[DIRECTIONS FOR THIS TASK]
Carry on the motor-racing account below from the point where it stops.

[PAGE]
■ ■ ■ ■

The second thing that I got wrong was that instead of forming up on the start grid, while I was slowing, looking for my grid position, pow! we were racing. Between being taken by surprise and the misfire, it didn’t take long for those gridded behind me to overtake me and within a lap or so I found myself at the back of the field. The old motoring saw has it that in order to finish first, first you must finish. True enough, and with Blossom running very slowly, I had lots of time to consider this piece of wisdom and realise that it also applies to finishing last, and indeed anywhere else. Knowing that my car was not going to die, I did what I could and figured that by finishing the race I would at least gain an advantage over those who failed to finish. At least two cars failed to finish the heat and as a bonus, I went past Gavin Gorman when he got a bit overenthusiastic in turn 1.

After the race a quick investigation revealed the source of the problem when one of the plug leads fell apart in my hands. With the culprit identified, the next thing was to source a new set of plug leads. With logistical help from Craig Harper I managed to track down a new set of leads and installed them with time to spare ahead of the second heat. One of the oddities of motor racing, and I am not the first person to comment on this, is that the same people who will happily squeeze you off the line, if not the track are the very same people who will move heaven and earth to help a stricken competitor get back on track. Mostly so that they can squeeze you off the track again, I suspect.

While we were forming up in the pre-race paddock for the second heat, I spotted a marshal walking around carrying a chalk board which read “1 lap”. I approached him and asked: “Is that one lap and then we’re racing, or one lap and then form up on the grid for a pace lap?”

“It’s one lap and then form up on the grid.” He informed me.

■ ■ ■ ■

[DATA EXTRACT]

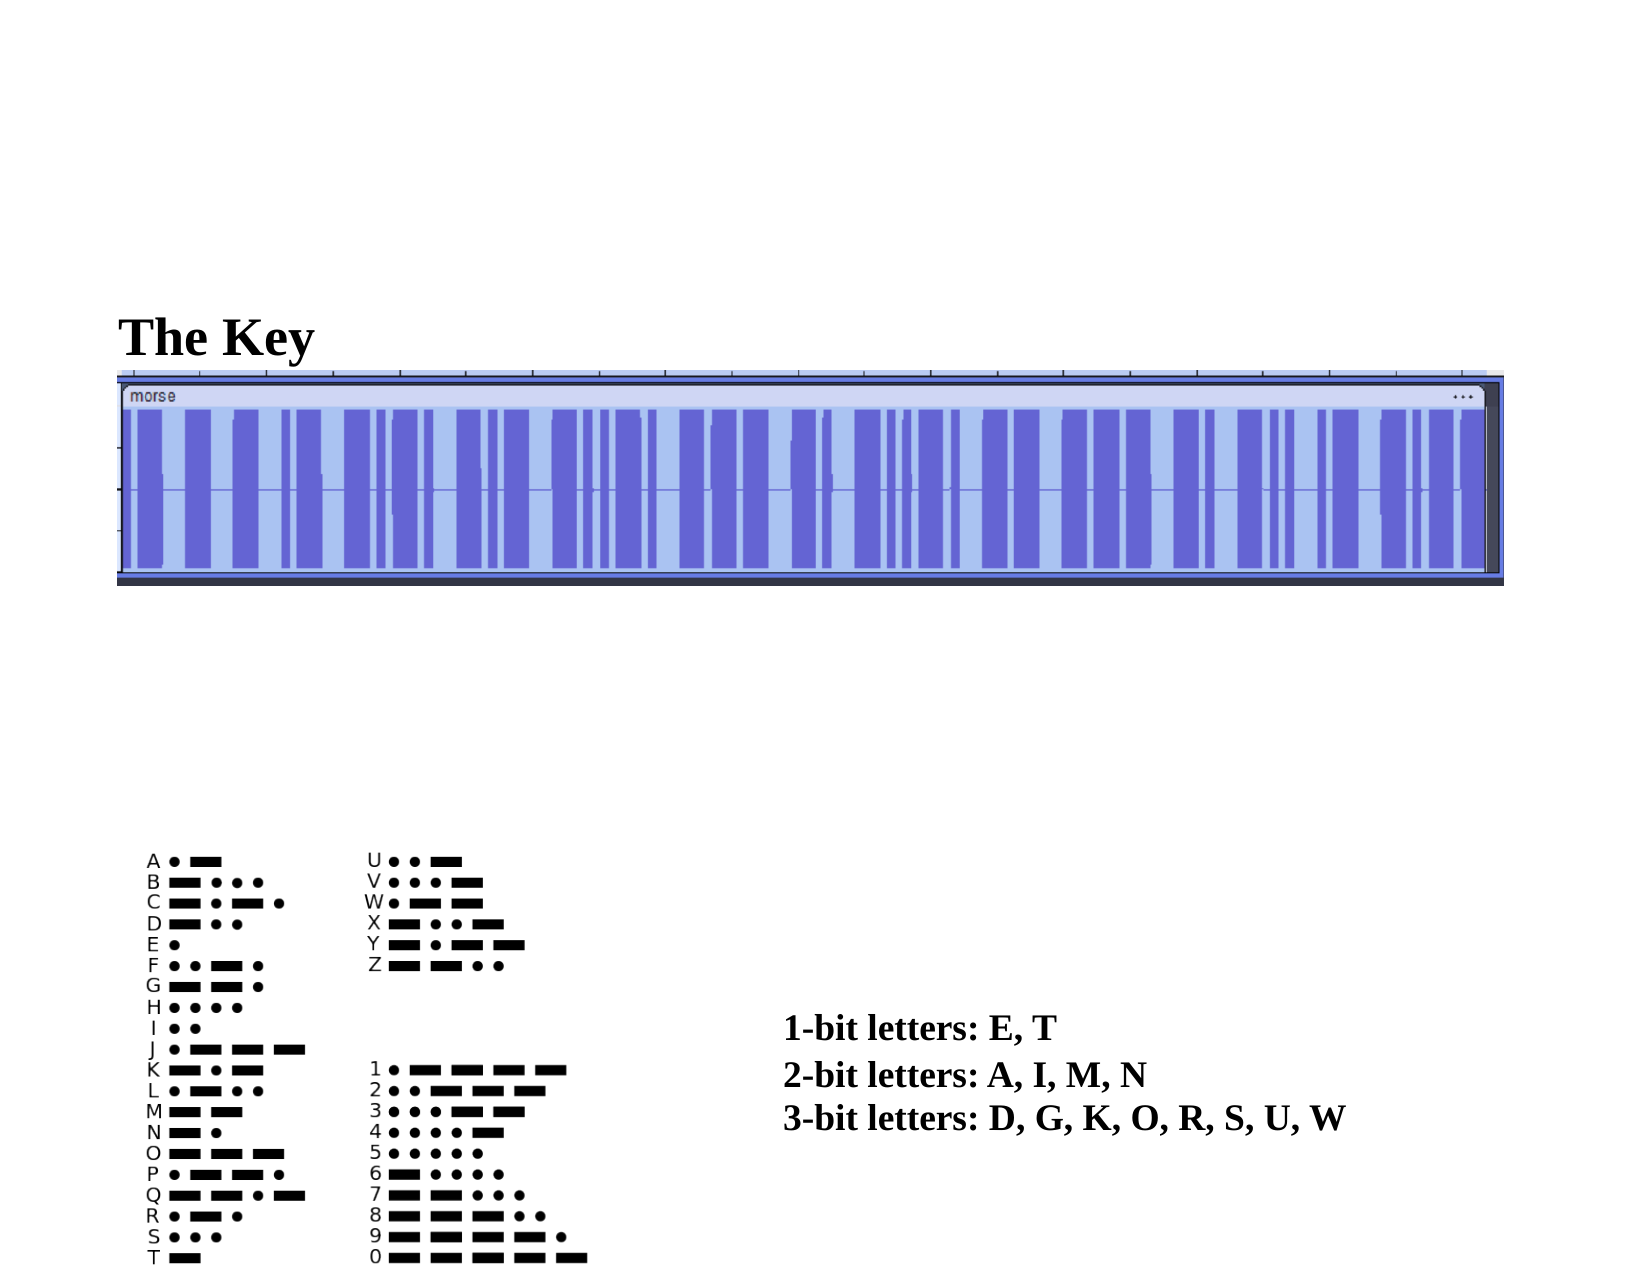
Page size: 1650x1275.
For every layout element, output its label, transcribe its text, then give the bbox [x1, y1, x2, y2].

text The Key [118, 305, 1532, 367]
picture [117, 370, 1504, 586]
text [118, 990, 135, 1052]
text 1-bit letters: E, T [597, 990, 1532, 1052]
text [118, 1052, 135, 1096]
picture [135, 842, 597, 1275]
text 3-bit letters: D, G, K, O, R, S, U, W [597, 1096, 1532, 1139]
text 2-bit letters: A, I, M, N [597, 1052, 1532, 1096]
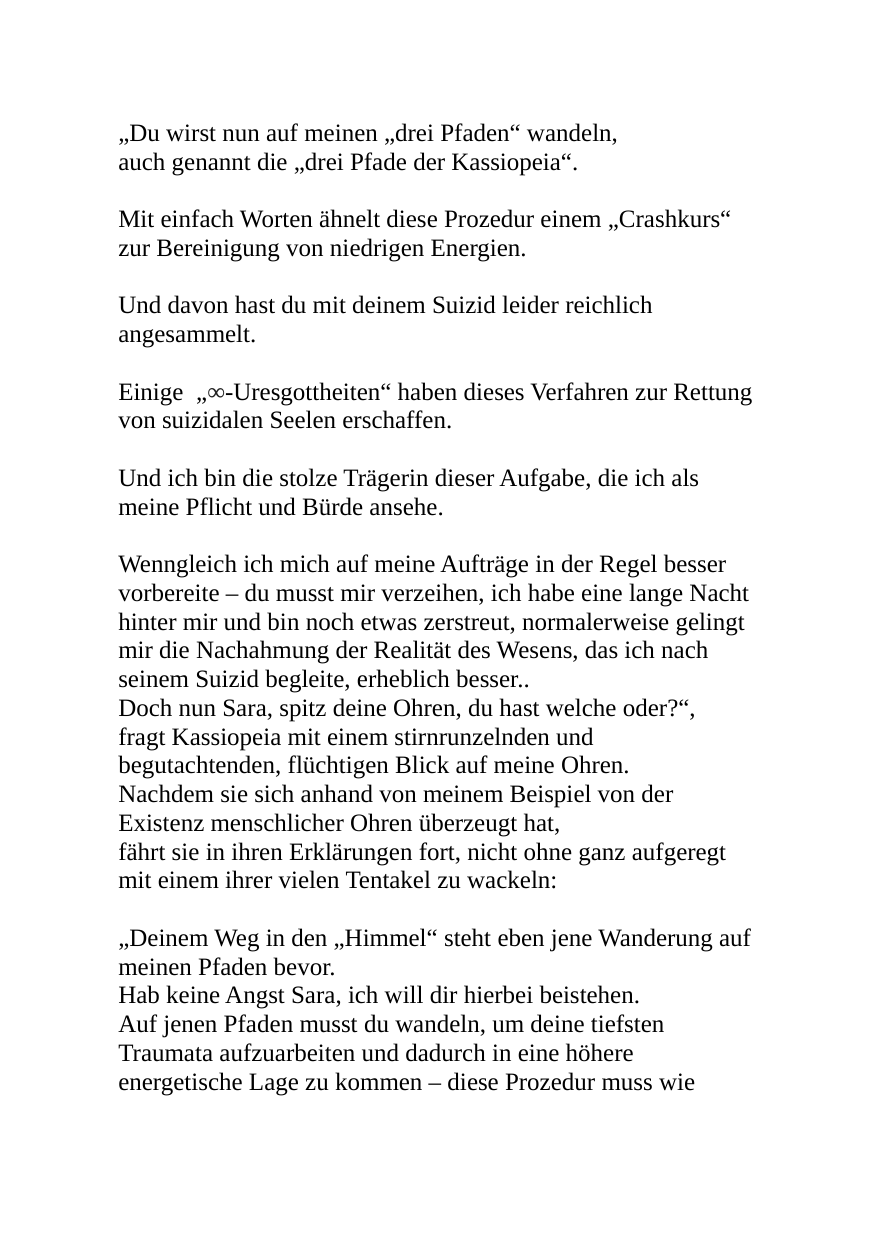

■ ■ ■ ■

[REPLY]
“Great,” I said, “’cause there was some confusion in the first heat, please ensure that the pole sitter knows.”

And with that we went off on our sighting lap. Once again I slowed as we approached the grid area and once again Lucy whipped the football away as Charlie Brown was about to kick it, and I was slowing down while the front of the field tore off. After the race Gavin, who was gridded behind me in his Birkin 7 said that he’d seen me slowing and spotted the leaders leaving and was sitting behind me yelling “Go James, go James, go James, go!” into his crash helmet.

When I realised the race was under way I accelerated as best I could. The misfire was dramatically better, but Blossom was still not running 100%. At least I was able to reel Martin Coward (Birkin 7) in, inch by inch. When I could hear his car’s exhaust note on the exit of Malmesbury I knew that I was getting closer, and from then it was just a question of time. I tried a look up the inside into Cape Town corner but Martin was having none of that, so I tucked back in behind him at the exit of the corner. As we cleared the kink on the main straight I was aware of the front runners coming up to lap us, and a great deal of smoke and dust at the end of the straight (which I would later learn was Hennie Trollip dealing with a stuck throttle in his Lotus 7 replica and using the run off area to avoid disaster).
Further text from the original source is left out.